You can optionally specify a case transformation for request bodies, response bodies, and urls.

```js
createApi(axios, {
requestCase: 'snake' | 'camel' | 'constant' | 'pascal' | 'kebab' | 'none',
responseCase: 'snake' | 'camel' | 'constant' | 'pascal' | 'kebab' | 'none',
urlCase: 'snake' | 'camel' | 'constant' | 'pascal' | 'kebab' | 'none',
});
```

## Saving and Restoring

To save the cache call `save`:

```js
const { save, restore } = createApi(axios);
localStorage.__cache = JSON.stringify(save());
```

To restore the cache call `restore`:

```js
const { save, restore } = createApi(axios);
restore(window.data__from__SSR);
```

## Retries

Set `retryCount` to specify how many times failing `GET` requests should be retried.
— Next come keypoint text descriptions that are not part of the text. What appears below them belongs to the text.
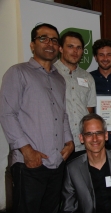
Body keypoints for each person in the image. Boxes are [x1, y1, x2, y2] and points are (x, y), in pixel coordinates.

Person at [0, 23, 74, 213]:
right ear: (32, 45)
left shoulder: (59, 79)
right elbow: (7, 113)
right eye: (43, 38)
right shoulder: (17, 72)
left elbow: (62, 114)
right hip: (30, 163)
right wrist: (27, 150)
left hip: (56, 162)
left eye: (54, 39)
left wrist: (69, 142)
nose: (49, 43)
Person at [54, 31, 96, 156]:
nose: (75, 51)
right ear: (60, 48)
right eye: (70, 46)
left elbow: (89, 110)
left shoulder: (87, 77)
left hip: (82, 143)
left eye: (79, 47)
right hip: (60, 144)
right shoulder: (50, 74)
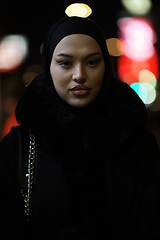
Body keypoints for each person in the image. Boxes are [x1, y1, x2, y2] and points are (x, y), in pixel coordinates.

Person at [0, 16, 160, 240]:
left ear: (106, 65)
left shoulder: (141, 145)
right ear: (49, 66)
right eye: (65, 63)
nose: (79, 75)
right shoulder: (18, 147)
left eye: (92, 62)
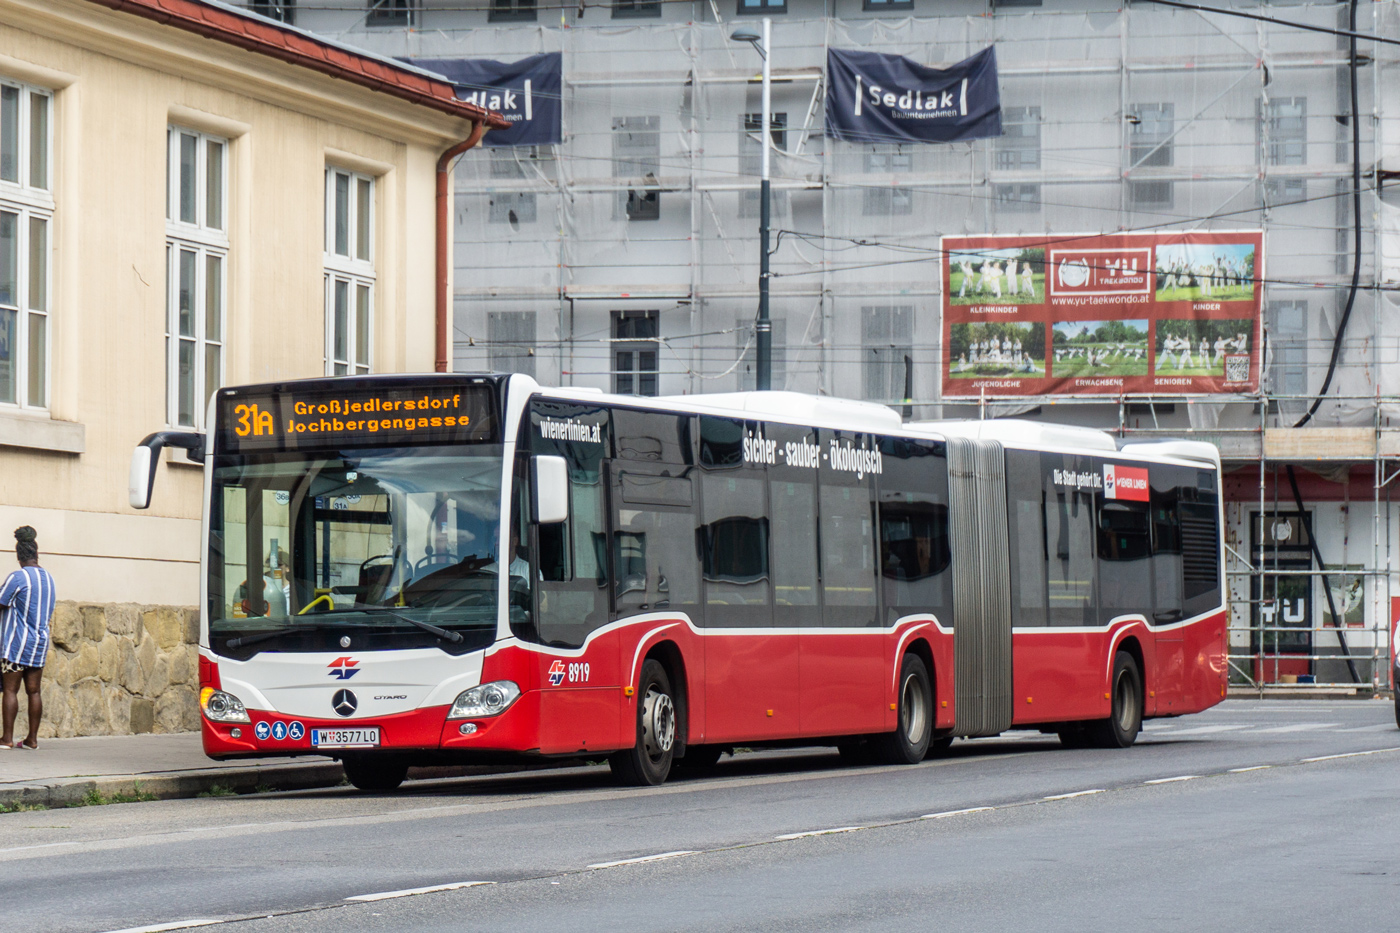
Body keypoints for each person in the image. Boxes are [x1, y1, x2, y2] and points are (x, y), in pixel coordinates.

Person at [0, 526, 55, 750]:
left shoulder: (18, 577)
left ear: (19, 556)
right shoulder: (49, 578)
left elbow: (2, 601)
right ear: (36, 553)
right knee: (34, 691)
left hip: (16, 643)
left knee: (11, 690)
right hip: (39, 643)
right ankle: (32, 740)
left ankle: (7, 739)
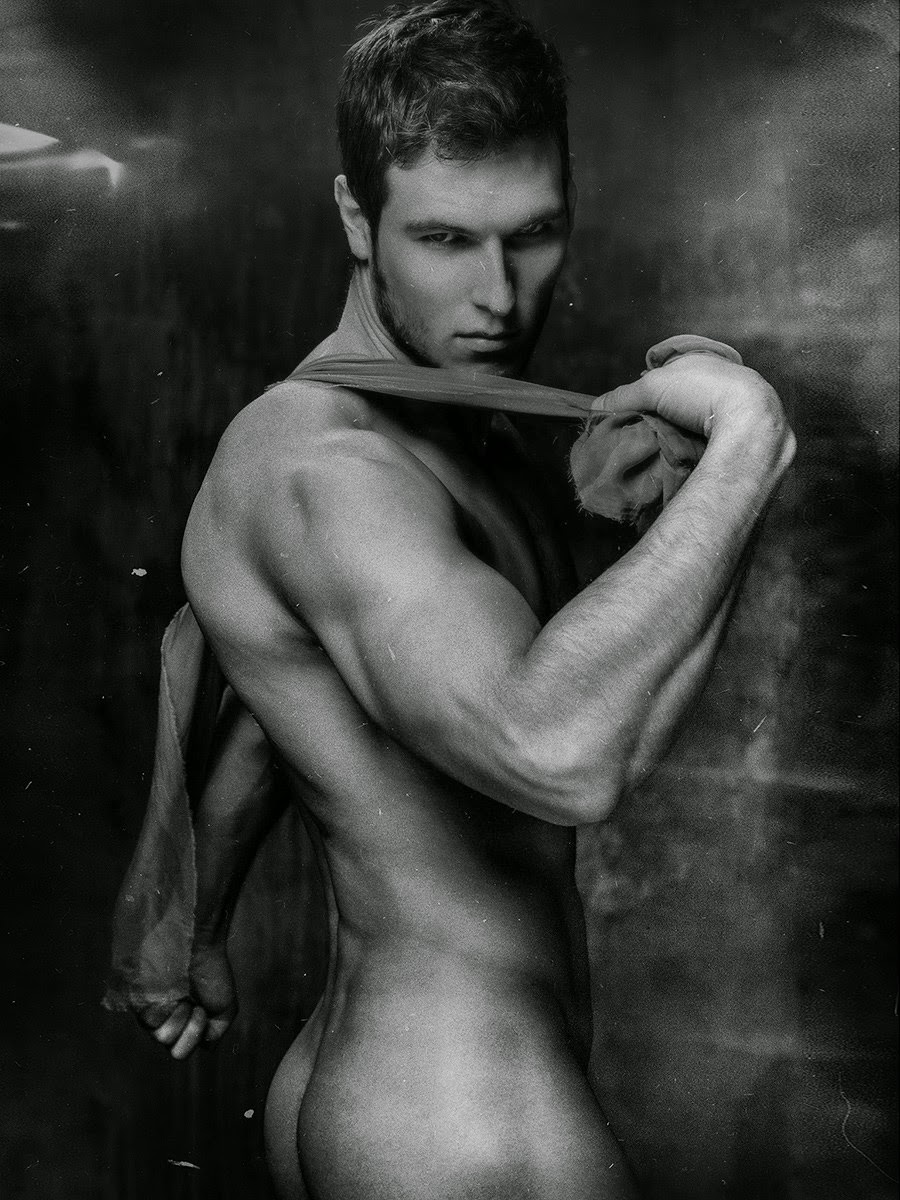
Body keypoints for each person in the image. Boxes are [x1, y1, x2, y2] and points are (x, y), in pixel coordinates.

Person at [116, 2, 795, 1196]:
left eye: (534, 235)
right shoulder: (328, 463)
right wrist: (747, 445)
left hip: (410, 1078)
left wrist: (196, 925)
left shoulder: (447, 426)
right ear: (356, 218)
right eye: (443, 239)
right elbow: (560, 756)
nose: (498, 296)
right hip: (455, 1120)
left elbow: (282, 722)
Requests are delayed by `1s` and double for each retry but will not delay longer than `30s`. E.g. `1s, 2s, 4s, 8s, ..., 30s`
Retrying only applies to `GET` requests called in a render.

```js
createApi(axios, { retryCount: 10 });
```

## Why not just a `useEffect` hook or Redux?

[See Comparison](comparison.md)

### Obligatory Notice about Suspense for data loading

The React team has asked that we do not build on `react-cache` until it is stable, but that doesn't mean we can't experiment with an implementation of our own Suspense compatible cache until `react-cache` is stable.